Personne n’escorte Antigone dans son obstination. Elle n’en est pas moins forte des images et des expériences du précédent roman Œdipe sur la route. C’est ce que révèle la comparaison des deux incipit où la reprise des deux thèmes liminaires, les yeux et l’oiseau, constitue un moment apaisé :

« Les blessures des yeux d’Œdipe, qui ont saigné si longtemps, se cicatrisent. […] Un aigle plane dans son ciel dont il masque ou dévoile les astres [3]. »

« Depuis la mort d’Œdipe, mes yeux et ma pensée sont orientés vers la mer […]. Je contemple dans le ciel un oiseau qui a de grandes ailes, les grandes ailes d’Œdipe, de Jocaste et de Clios quand il peint [4]. »

La parenté et la différenciation ne s’arrêtent pas là. Les parcours d’Œdipe et d’Antigone se confondent tous deux avec l’assomption progressive de leurs voix et coïncident avec un gain de lumière. Œdipe redevient voyant et Antigone, d’emblée lucide, brille de plus en plus. Mais la voix d’Antigone n’est pas celle d’Œdipe, (re)devenu aède et dont les chants « faisaient vivre le passé » [5]. Cette teneur narrative est absente de la musique des femmes dans les romans de Bauchau. C’est justement dans cet écart que s’est faufilé l’écrivain pour écrire son Antigone.

« Je ne refuse pas les droits de la cité, ce sont des lois pour les vivants, elles ne peuvent s’imposer aux morts. Pour ceux-ci, il existe une autre loi qui est inscrite dans le corps des femmes. Tous nos corps, ceux des vivants et ceux des morts, sont nés un jour d’une femme […]. Une intime certitude assure aux femmes que ces corps, lorsque la vie les quitte, ont droit aux honneurs funèbres et à entrer à la fois dans l’oubli et l’infini respect. Nous savons cela, nous le savons sans que nul ne l’enseigne ou l’ordonne [6]. »

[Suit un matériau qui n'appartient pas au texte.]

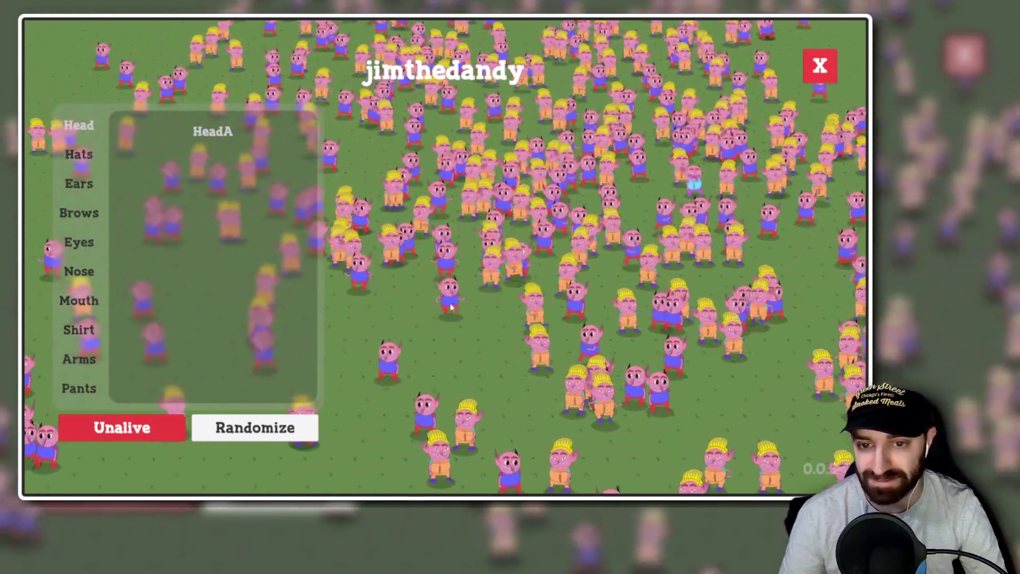
Select Goblin_0 and Goblin_1, close the character editor, then reopen it on your goblin.
{"action": "left_click", "coordinate": [451, 307]}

Parvenir enfin à faire entendre sa voix, littéralement est l’expression romanesque de l’assomption intime de sa propre féminité par Antigone. Mais renonçant pour la lutte à la maternité, la féminité du personnage doit également trouver à s’affirmer aux yeux et aux oreilles de tous. C’est par un déchirement vocal, le cri, qu’Antigone atteint cette reconnaissance. Ce thème du cri est fondamental dans le roman et constitue le paroxysme du parcours initiatique du personnage.

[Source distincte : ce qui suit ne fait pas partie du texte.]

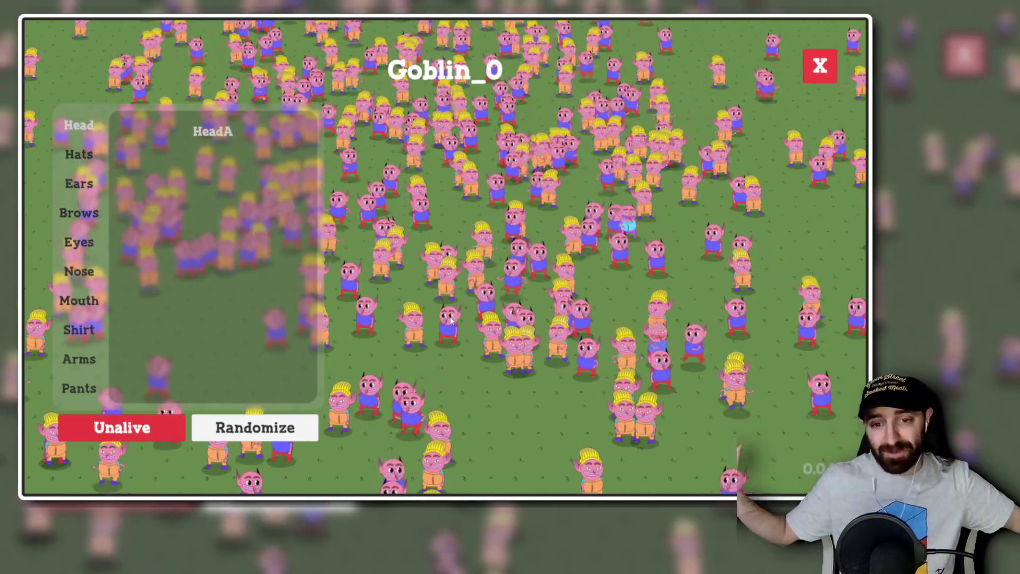
{"action": "left_click", "coordinate": [451, 319]}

« Il ne suffit pas que la chose soit vue, il faut qu’elle soit parlée, plus haut, beaucoup plus haut. Qu’elle soit criée, que son terrible langage soit entendu, qu’il déborde ici et maintenant [7]. »

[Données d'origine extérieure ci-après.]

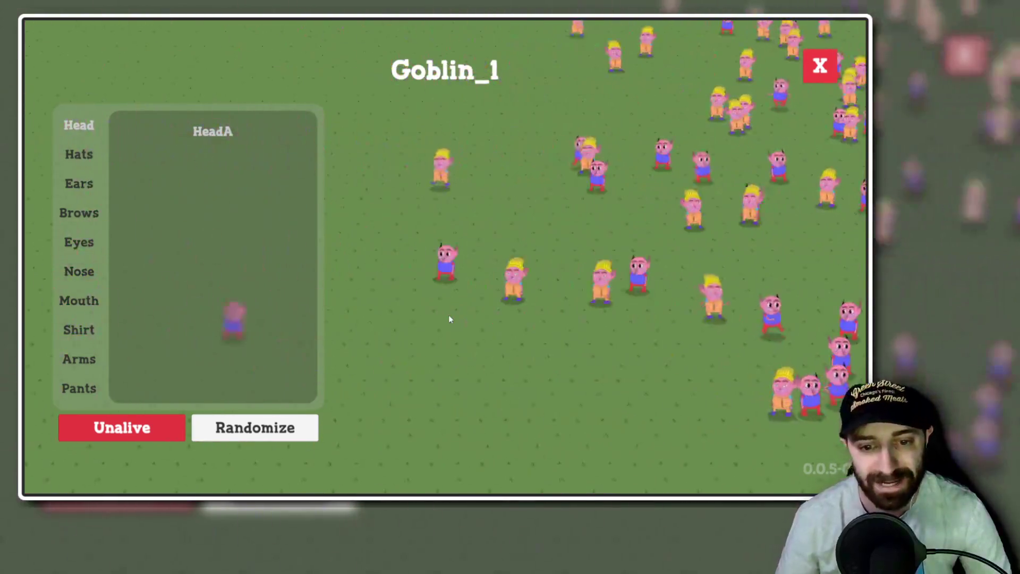
{"action": "left_click", "coordinate": [448, 319]}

Geneviève Henrot condense en une formule la complexité d’Antigone, figure indépendante et indomptable : « je est une autre » [8] désigne à la fois la part féminine que chacun porte en soi et son altérité. Cette part, dite extime par Lacan [9], n’est autre que la voix. Intime parce qu’elle est immatérielle et ne se fait entendre qu’en nous et dans le même temps externe car vécue comme nécessaire et impérieuse. En effet, la voix n’est pas seulement l’instrument qui sert de support à la communication et que Créon entend pour mieux l’étouffer. Elle est aussi le véhicule du désir. Plus profonde et mystérieuse – est-ce celle de Bauchau, du personnage, la nôtre ? – on ne résiste pas à cette voix qui résonne au fil des pages et grâce à laquelle Antigone devient ce qu’elle est. Bernard Baas l’appelle la « voix déliée ». Ce motif de la déliaison est très présent dans le roman.

« le lieu où il devrait être proféré, puisque ce lieu n’existe pas » [10]

« le long chemin que nous devons faire l’un vers l’autre pour apprendre à nous séparer de nouveau » [11]

La déliaison n’est pas synonyme d’un effacement du corps qui laisserait parler un pur esprit sans entrave. Ce mode d’être de la voix dans le corps peut seul dire le hiatus irréductible entre le langage et le monde qu’il tend à englober, puisque c’est un non-rapport qui tient lieu de rapport. Ainsi, la voix déliée autorise une écoute attentive du corps tendue vers une compréhension plus pleine de son inscription dans le monde et d’une participation toujours plus juste à la communauté. Bauchau valorise l’intelligence du corps qui précède celle de l’esprit. La sculpture est l’une des voies qu’emprunte Antigone sur la route de la connaissance de soi :

« toute [s]on attention est concentrée sur le bois où [elle] semble sur le point d’entrevoir ce que découvrent déjà [s]es mains » [12]

[Et à propos de la bonne méthode pour tirer à l’arc :]

« peut-être faut-il plutôt entrer dans un corps de pensée ou d’abandon de la pensée qui m’est jusqu’ici demeuré inconnu » [13]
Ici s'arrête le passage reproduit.